Finally, the question I am posing is how the issues related to the void as a technique, which Pizzagalli has analysed in his project, could become the subject of an architectural investigation that critically affects the construction of the city. The map of London after the Great Fire of 1666, which Pizzagalli presents in his introduction, is a powerful analogy for what happens within today’s city. Abandoned infrastructures, vacant open spaces, fragments of agricultural land and former industrial sites are some of the most relevant features of contemporary urban space. They are the residual products of different processes or events through which the form of the city is reorganised in space. In greater metropolitan areas, the residual voids produced by the transformation of the city take on considerable dimensions and proportions. Like a cross-section, they reveal the profundity of history through their morphological depth; they expose the successive stratifications and fractures produced by transitions between various forms of city and society. Nevertheless, in the absence of a comprehensive political vision of the city, in recent years the destiny of such spaces has been pragmatically left to the urban market or, in other words, to their condition as vacant spaces waiting to be filled. But how should the otherness of these voids be considered from an architectural point of view? Should these spaces be considered in their singularity and uniqueness, simply as isolated opportunities to build exemplary architectures?

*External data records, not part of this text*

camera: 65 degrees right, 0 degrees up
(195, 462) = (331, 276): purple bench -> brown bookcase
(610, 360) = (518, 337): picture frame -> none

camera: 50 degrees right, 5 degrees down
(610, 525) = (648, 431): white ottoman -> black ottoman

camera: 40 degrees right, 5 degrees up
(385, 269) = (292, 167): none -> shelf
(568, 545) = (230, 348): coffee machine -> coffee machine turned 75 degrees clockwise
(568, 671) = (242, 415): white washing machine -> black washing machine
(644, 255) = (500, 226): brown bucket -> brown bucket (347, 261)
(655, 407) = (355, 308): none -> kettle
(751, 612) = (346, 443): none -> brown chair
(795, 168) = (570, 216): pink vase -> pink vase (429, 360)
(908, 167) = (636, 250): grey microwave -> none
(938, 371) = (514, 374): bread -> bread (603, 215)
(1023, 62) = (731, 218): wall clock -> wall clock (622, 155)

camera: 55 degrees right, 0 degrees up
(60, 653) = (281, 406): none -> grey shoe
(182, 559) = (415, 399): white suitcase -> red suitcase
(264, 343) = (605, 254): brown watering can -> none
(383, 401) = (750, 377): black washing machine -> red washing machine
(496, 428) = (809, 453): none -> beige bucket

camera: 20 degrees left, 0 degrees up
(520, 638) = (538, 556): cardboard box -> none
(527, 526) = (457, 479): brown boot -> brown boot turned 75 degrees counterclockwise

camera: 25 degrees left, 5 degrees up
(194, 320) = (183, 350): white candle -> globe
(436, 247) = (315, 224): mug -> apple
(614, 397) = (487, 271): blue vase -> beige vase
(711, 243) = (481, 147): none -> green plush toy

A different reading can be suggested. I propose to observe derelict and residual areas from a distance: from a point where one can comprehend the critical mass they create within the fabric of the city. A distant viewpoint would easily reveal that a void is not always an exceptional space, but in many cases the dominant feature of the major metropolitan areas. The void generates a counter-image of the city, made from patterns of continuity and repetition which allow the creation of open spaces that interweave with the built environment, or new relationships between diverse fragments of the city’s fabric. From this perspective, the relevance of the wasteland voids produced by urbanisation and their effect on the structure of the city are issues still to be explored.
What is at stake here is, once again, the cognitive function of architectural language, which can be seen as analogous to the narrative process, in the shape of a tool that brings intelligible form to reality. But given that the contemporary city has become an extended urbanised realm, this implies remapping and, if anything, enlarging the ‘field of architecture’, its materials, its categories and its aims: a narrative that shifts its focus from the building as an object and expressive unicum to an expanded field of relationships involving all of a region’s natural and man-made components.